In den USA haben mehrere Google-Nutzer Klage gegen die neuen Datenschutzregeln des Internet-Konzerns Google erhoben. Die Sammelklage wurde auch im Namen aller anderen Google-Nutzer aus den USA formuliert und lautet auch Verletzung der Verbraucherrechte, wie Medienberichten.
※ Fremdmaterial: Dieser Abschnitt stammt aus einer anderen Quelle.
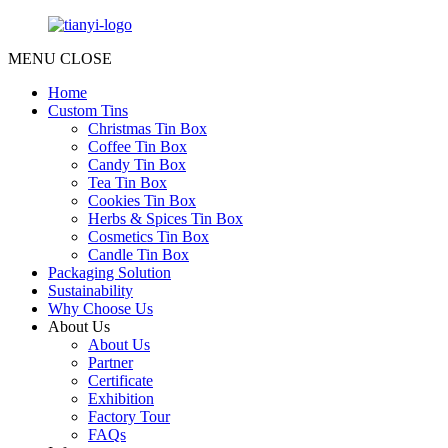
MENU
CLOSE
Home
Custom Tins
Christmas Tin Box
Coffee Tin Box
Candy Tin Box
Tea Tin Box
Cookies Tin Box
Herbs & Spices Tin Box
Cosmetics Tin Box
Candle Tin Box
Packaging Solution
Sustainability
Why Choose Us
About Us
About Us
Partner
Certificate
Exhibition
Factory Tour
FAQs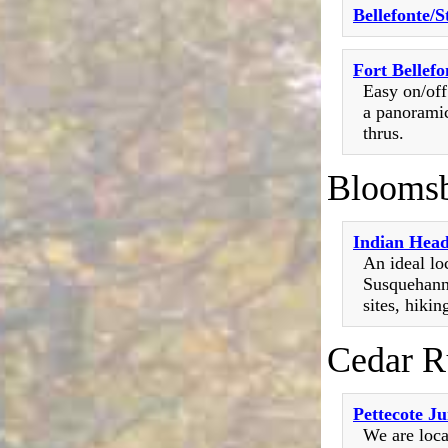
Bellefonte/
Fort Bellef
Easy on/off
a panoramic
thrus.
Blooms
Indian Hea
An ideal lo
Susquehanna
sites, hiking
Cedar R
Pettecote J
We are loca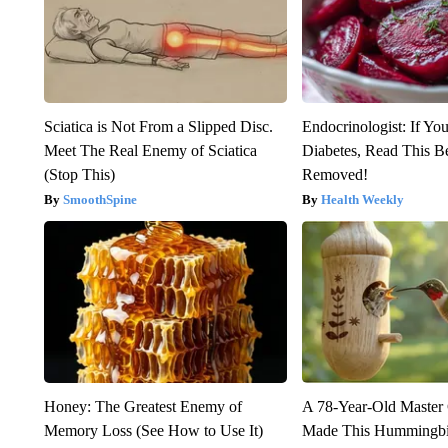
Sciatica is Not From a Slipped Disc.
Endocrinologist: If Yo
Meet The Real Enemy of Sciatica
Diabetes, Read This Be
(Stop This)
Removed!
SmoothSpine
Health Weekly
Honey: The Greatest Enemy of
A 78-Year-Old Master
Memory Loss (See How to Use It)
Made This Hummingbi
Quell des Unmuts ist die Verknüpfung der Suchmaschine mit Daten aus dem E-Mail-Dienst und Sozialem Netzwerk zu Werbezwecken.

Klagen aus den USA

Google hatte aus dem E-Mail-Dienst und dem Sozialen Netzwerk G+ mit der Suchmaschine Verknüpft und für Werbezwecke verwendet. In der Sammelklage von drei Personen heißt es nun, der Nutzer habe jeweils bei unterschiedlichen Diensten „eine völlig andere Erwartung von Privatsphäre“. Eine ähnliche Klage erreichte das Bezirksgericht von San Jose in Kalifornien.

Zum 1. März bündelte Google die zuvor getrennten Datenschutzerklärungen von rund 70 Diensten zu einem einzigen Dokument. Die Nutzer wurden darüber in Kenntnis gesetzt, dass künftig Daten aus verschiedenen Diensten verknüpft werden können, angeblich um die Nutzung „unkomplizierter und intuitiver“ zu machen. Die personalisierte Suche ist nun eine entsprechende Form.

Europäisches Recht nicht eingehalten

Im Auftrag ihrer europäischen Partnerbehörden führte die französische Datenschutzkommission (CNIL) eine Prüfung durch. Ihrem Ergebnis zufolge verstößt die neue Datenschutzrichtlinie für alle Google-Dienste gegen das europäische Recht.

Laut Bundesdatenschutzbeauftragter Peter Schaar sollte insbesondere die Verknüpfung personenbezogener Daten von Google-Kunden aus unterschiedlichen Diensten auf erhebliche Bedenken stoßen.